The announcement, which comes as the United States tries to build regional support for deeper military action against Islamic State in Iraq and Syria, may be aimed at winning Sunni Muslim support for Abadi's new Iraqi government as it battles the group which controls one third of Iraqi territory.

US Secretary of State John Kerry has been touring the Middle East to coordinate a response to Islamic State's growing power in eastern Syria and western Iraq.

In Cairo on Saturday, he said Egypt has a critical role to play in countering the group's hardline Sunni Islamist ideology.

Abadi said his order to protect civilians had been issued on Thursday, a day after he held talks with Kerry in Baghdad.

Sunni Muslim tribal figures, who the US hopes can be persuaded to turn against the militants, have demanded a freeze on military action on civilian areas as one of the conditions for their support of Shi'ite-led government.

But residents in two Sunni areas of Iraq said there had been indiscriminate air strikes during the past two days. "I have ordered the Iraqi Air Force to halt shelling of civilian areas even in those towns controlled by ISIS," Abadi said on his official Twitter account, using the former name for militant group Islamic State.

The United Nation's representative in Iraq, Nickolay Mladenov, welcomed the comments, which were repeated by Abadi at a conference about refugees on Saturday in Baghdad.

"Protection of civilians and ensuring their safety and security is a paramount priority for the United Nations," Mladenov said. Islamic State took the Iraqi cities of Mosul and Tikrit in June and has announced an Islamic Caliphate in areas it controls.

Its fighters have shocked the world with brutal killings of rivals.
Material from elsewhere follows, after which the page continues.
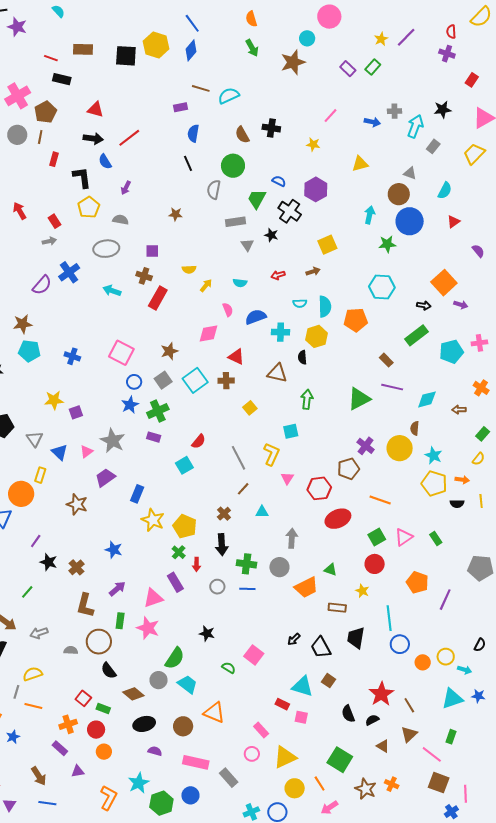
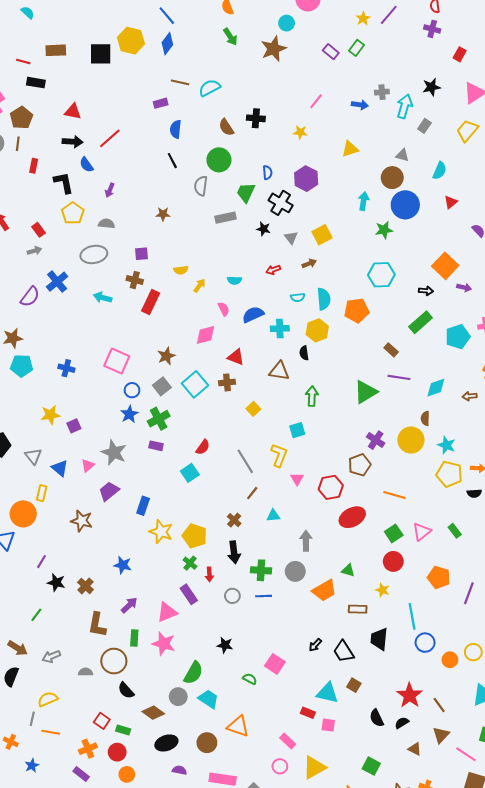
blue semicircle: (279, 181) -> (267, 173), turned 64
gray triangle: (247, 245) -> (291, 238), moved
green square: (340, 760) -> (371, 766), size x0.7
Western governments and Islamic countries fear their citizens who fight for Islamic State could threaten national security if they return.

President Barack Obama plans to strike both sides of the Syrian-Iraqi frontier to defeat Islamic State Sunni fighters and build an international coalition for a potentially complex military campaign in the heart of the Middle East.

Egyptian security officials, in particular, have expressed concerns that Egyptian militants based across the border in chaotic post-Gaddafi Libya who are inspired by Islamic State are plotting against the Cairo government.

Egypt's foreign minister Sameh Shukri said on Saturday during a press conference with Kerry that ties existed between Islamic State and other militants in the region and that global action was needed to counter the threat.

"Ultimately this extremist ideology is shared by all terrorist groups. We detect ties of cooperation between them and see a danger as it crosses borders," said Shukri. Egypt's call for international action could bolster Kerry's bid to gather regional support for action in Syria and Iraq.

But Iraq's powerful neighbour Iran which Kerry said will not join talks in Paris on Monday about confronting Islamic State accused the United States of trying to monopolise the international campaign and blamed Washington for fostering an environment which had allowed the group to flourish.

"In taking a big jump ahead of international bodies, America seeks to emerge as a Hollywood-style hero battling a crisis of its own making," Admiral Ali Shamkhani, secretary of Iran's Supreme National Security Council, was quoted as saying.

"America's actions (in coalition-building) are aimed at distracting world public opinion from the central role it played in arming and training terrorist groups to topple the legal Syrian government," state news agency IRNA quoted him as saying.

Pope Francis said on Saturday the conflicts in Iraq, Syria and elsewhere were effectively a "piecemeal" Third World War, condemning the arms trade and "plotters of terrorism" sowing death and destruction.

In the past few months, Francis has appealed for an end to conflicts in Ukraine, Iraq, Syria, Gaza and parts of Africa.

"Humanity needs to weep and this is the time to weep," he said during a visit to Italy's largest war memorial in Redipuglia, Italy, a Fascist-era monument where more than 100,000 soldiers who died in World War One are buried.